Prompt 1.
Answer these questions using the Circuit Design text:
(a) What does the Highly Conductive Passive Shielding Layer (A) connect to?
(b) What does the Dielectric Layer (C) serve as?
(c) Which convertor has the CIN pin that the lower D layer connects to?
Prompt 2.
Transcribe the Circuit Design text from "Getting Raw Data" up to and including "a short circuit.".
Prompt 3.
Pick up the Circuit Design text on taxel layers and write a continuation that follows on from its final sentence.

Selected text.
____

Circuit Design

Getting Raw Data from a Taxel

(1) Layer Functions:

Highly Conductive Passive Shielding Layer (A): connects to ground, serves as the passive shielding layer, and uses physical barriers to prevent electromagnetic interference.
Non-Conductive Layer (B): doesn't connect to anything, serves as a spacing layer. It is used to separate conductive layers to prevent them from touching each other and causing a short circuit.
Dielectric Layer (C): doesn't connect to anything, serves as the dielectric in a capacitor.
Conductive Layers used as Electrode Plate (D): the upper D layer is connected to ground, the lower D layer is connected to one of the CIN pins on the FDC1004 convertor, which serves as the electrode plates in the capacitor. Two D layers and one C layer together function as a capacitor. When the contact happens, deformation will take place on the taxel in axial direction, thus, the distance between two D layers will change, which leads to the change of the capacitance value. We can then get the force exerted by the contact using the capacitance value of the taxel.

____

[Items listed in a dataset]
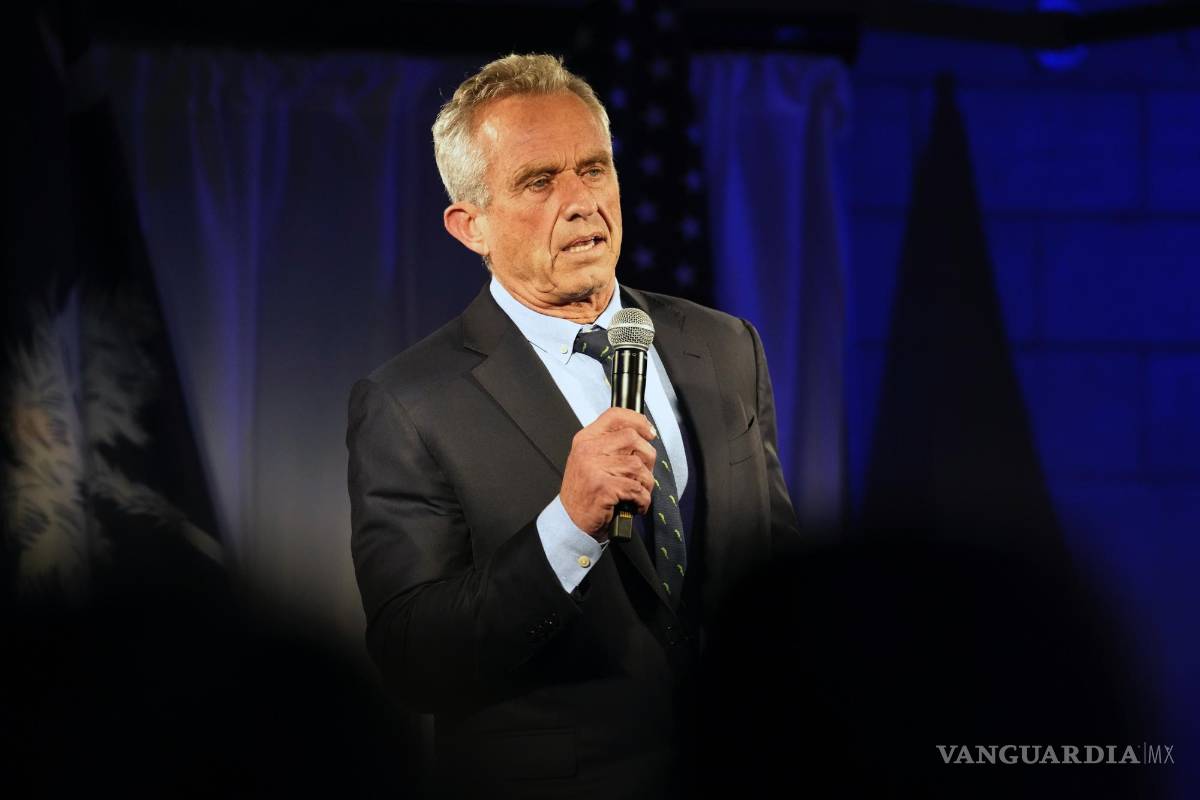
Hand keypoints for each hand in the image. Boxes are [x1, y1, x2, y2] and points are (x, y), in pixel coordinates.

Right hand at [560, 407, 656, 539]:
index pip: (615, 415)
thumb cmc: (586, 491)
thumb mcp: (591, 460)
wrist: (571, 521)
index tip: (649, 432)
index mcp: (586, 439)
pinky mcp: (603, 488)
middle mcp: (587, 450)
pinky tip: (635, 505)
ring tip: (637, 492)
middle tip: (643, 473)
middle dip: (647, 457)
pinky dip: (643, 500)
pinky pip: (637, 489)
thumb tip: (644, 433)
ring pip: (638, 466)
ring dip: (645, 483)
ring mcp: (594, 468)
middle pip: (632, 438)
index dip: (638, 420)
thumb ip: (611, 444)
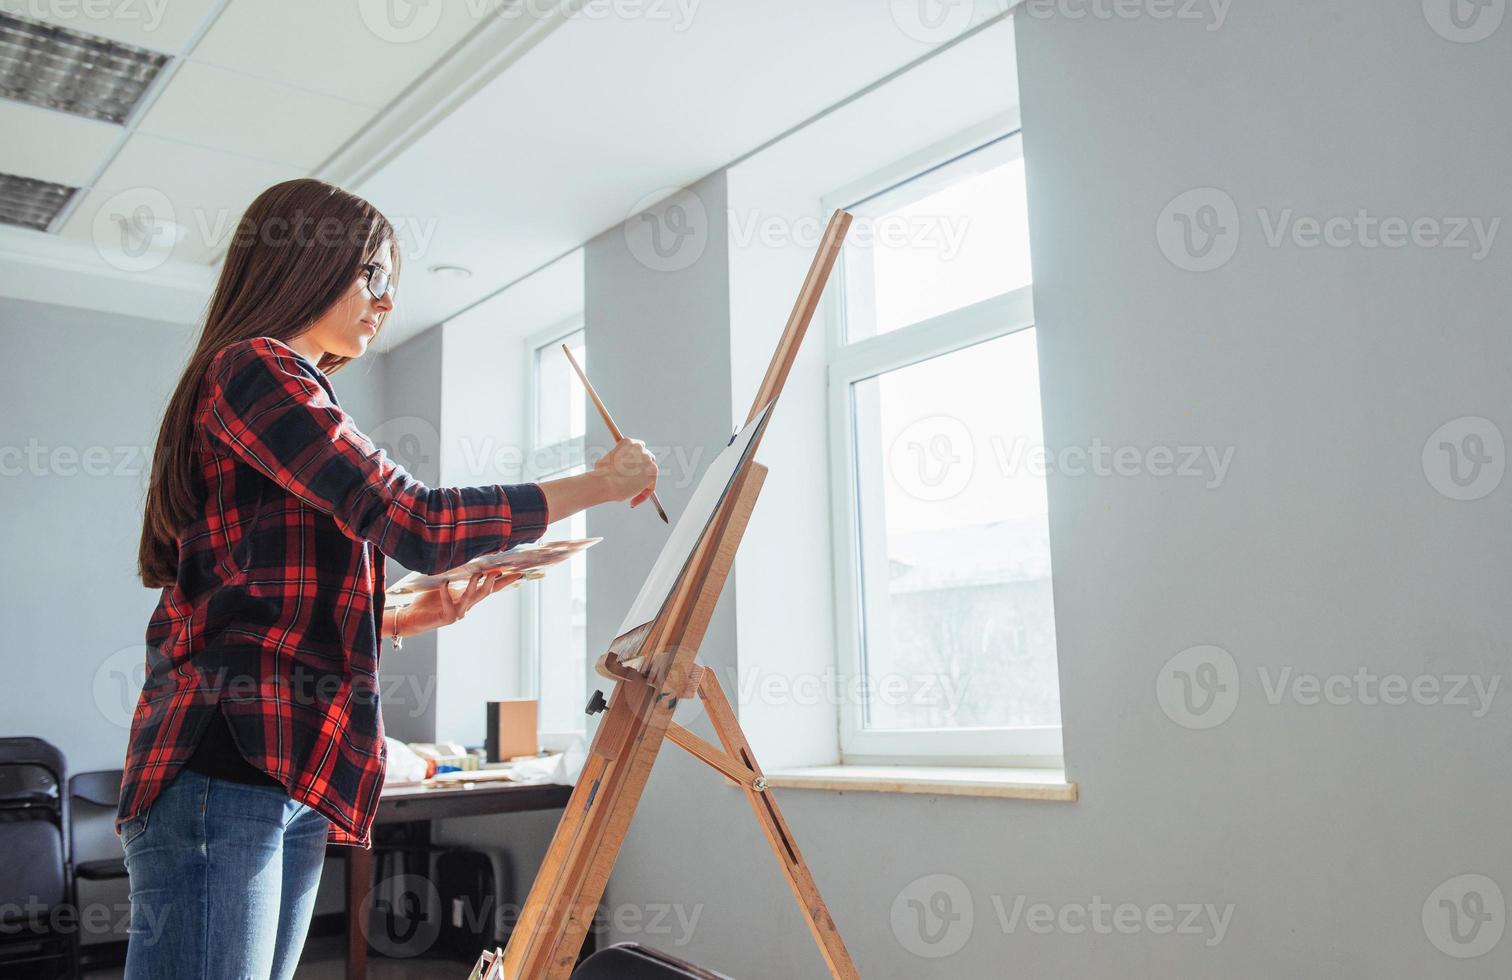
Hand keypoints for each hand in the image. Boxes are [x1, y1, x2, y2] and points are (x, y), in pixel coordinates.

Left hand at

____

Exercise result 1.
(a) Ground.
(b) The dielectric in a capacitor.
(c) The FDC1004 convertor.

Exercise result 2.
Getting Raw Data from a Taxel

(1) Layer Functions:

Highly Conductive Passive Shielding Layer (A): connects to ground, serves as the passive shielding layer, and uses physical barriers to prevent electromagnetic interference.
Non-Conductive Layer (B): doesn't connect to anything, serves as a spacing layer. It is used to separate conductive layers to prevent them from touching each other and causing a short circuit.

Exercise result 3.
Conductive Layer used as Active Shielding (E): connects to ground through a 51pF capacitor and serves as the active shielding layer. The layer is used to generate signals that counteract the unwanted external interference.

To read more about active shielding, please see the document here.

(2) CDC Board:

download PCB design file

We designed a PCB board which uses the FDC1004 chip to convert the capacitance data sensed by the taxel to digital data. FDC1004 is a high-resolution, 4-channel capacitance-to-digital converter for implementing capacitive sensing solutions. Each channel has a full scale range of 15pF. FDC1004 also includes shield drives for sensor shields, which can reduce EMI (Electromagnetic Interference) and help focus the sensing direction of a capacitive sensor. Furthermore, it features an I2C interface for an MCU.

buy FDC1004 here see document for FDC1004 here

We used the PCB boards to convert the data sensed by 4 taxels. The boards transfers data to the Arduino board through the I2C protocol.

2. Data Communication via Daisy Chain Connections

(1) Daisy Chain Implementation in I2C:

We used a daisy chain structure to connect multiple I2C devices together on the same bus. Each device has a unique address, and they communicate with the micro controller over a shared set of wires. (SCL for clock, SDA for data)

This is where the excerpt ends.